_Task goal_: Reproduce the stretch of the book review from "Ruby is an Orange—a" through "to the story." word for word.

_Selected excerpt_:
◇ ◇ ◇

When Ruby woke up on her tenth birthday, something about her had changed. Something alarming enough to make her parents lock her in the garage and call the police. Something that gets her sent to Thurmond, a brutal government “rehabilitation camp.” She might have survived the mysterious disease that’s killed most of America’s children, but she and the others have emerged with something far worse: frightening abilities they cannot control. – Goodreads
The Darkest Minds (Book One)
Love, love, loved it. In fact, I couldn’t put it down! I’ve meaning to read this for months but didn’t want to shell out $9.99 for the Kindle version. It finally went on sale so I picked it up…I definitely do not regret it.
Ruby is the main character and the story is narrated in first-person from her point of view. In a time where kids are dying of an uncurable, mysterious disease and others are showing up with odd “powers”, the government has begun to seize children and keep them in camps—essentially concentration camps—where they’re beaten down, removed from their parents, and forced to conform and keep their powers secret.
It’s pretty damn dark.
Ruby is an Orange—a telepathic. She can see other people’s memories and even erase them. She’s scared of her abilities, so she keeps them hidden. When she’s smuggled out of camp (after staying there for SIX years) by a group claiming to be good guys, she realizes that adults can’t be trusted in the new world.
I really enjoyed Ruby as an MC—though scared and traumatized, she’s strong and willing to fight for her survival. She protects those around her and is kind to those she loves. The love interest was done well in this book—no instalove, despite the insta-attraction (which totally happens in real life). The secondary characters were also constructed well—Liam, Chubs, Zu—which added to the story.

◇ ◇ ◇

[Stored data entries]
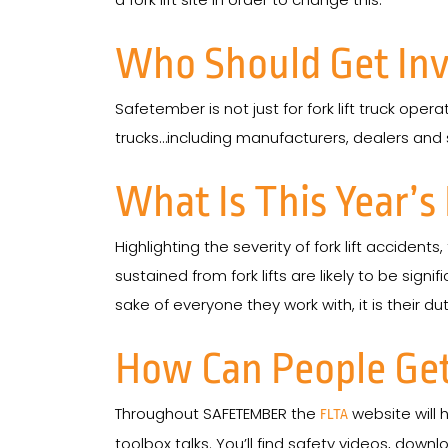
Who Should Get In
Safetember is not just for fork lift truck ope
trucks…including manufacturers, dealers and 
What Is This Year’s
Highlighting the severity of fork lift accidents
sustained from fork lifts are likely to be sign
sake of everyone they work with, it is their duty
How Can People Get
Throughout SAFETEMBER the
website will h
FLTA
toolbox talks. You’ll find safety videos, dow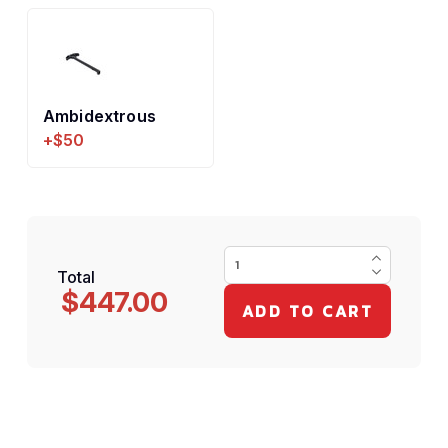
Ambidextrous
+$50
Total
$447.00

◇ ◇ ◇

_Solution below_:
Ruby is an Orange—a telepathic. She can see other people’s memories and even erase them. She’s scared of her abilities, so she keeps them hidden. When she’s smuggled out of camp (after staying there for SIX years) by a group claiming to be good guys, she realizes that adults can’t be trusted in the new world.
I really enjoyed Ruby as an MC—though scared and traumatized, she’s strong and willing to fight for her survival. She protects those around her and is kind to those she loves. The love interest was done well in this book—no instalove, despite the insta-attraction (which totally happens in real life). The secondary characters were also constructed well—Liam, Chubs, Zu—which added to the story.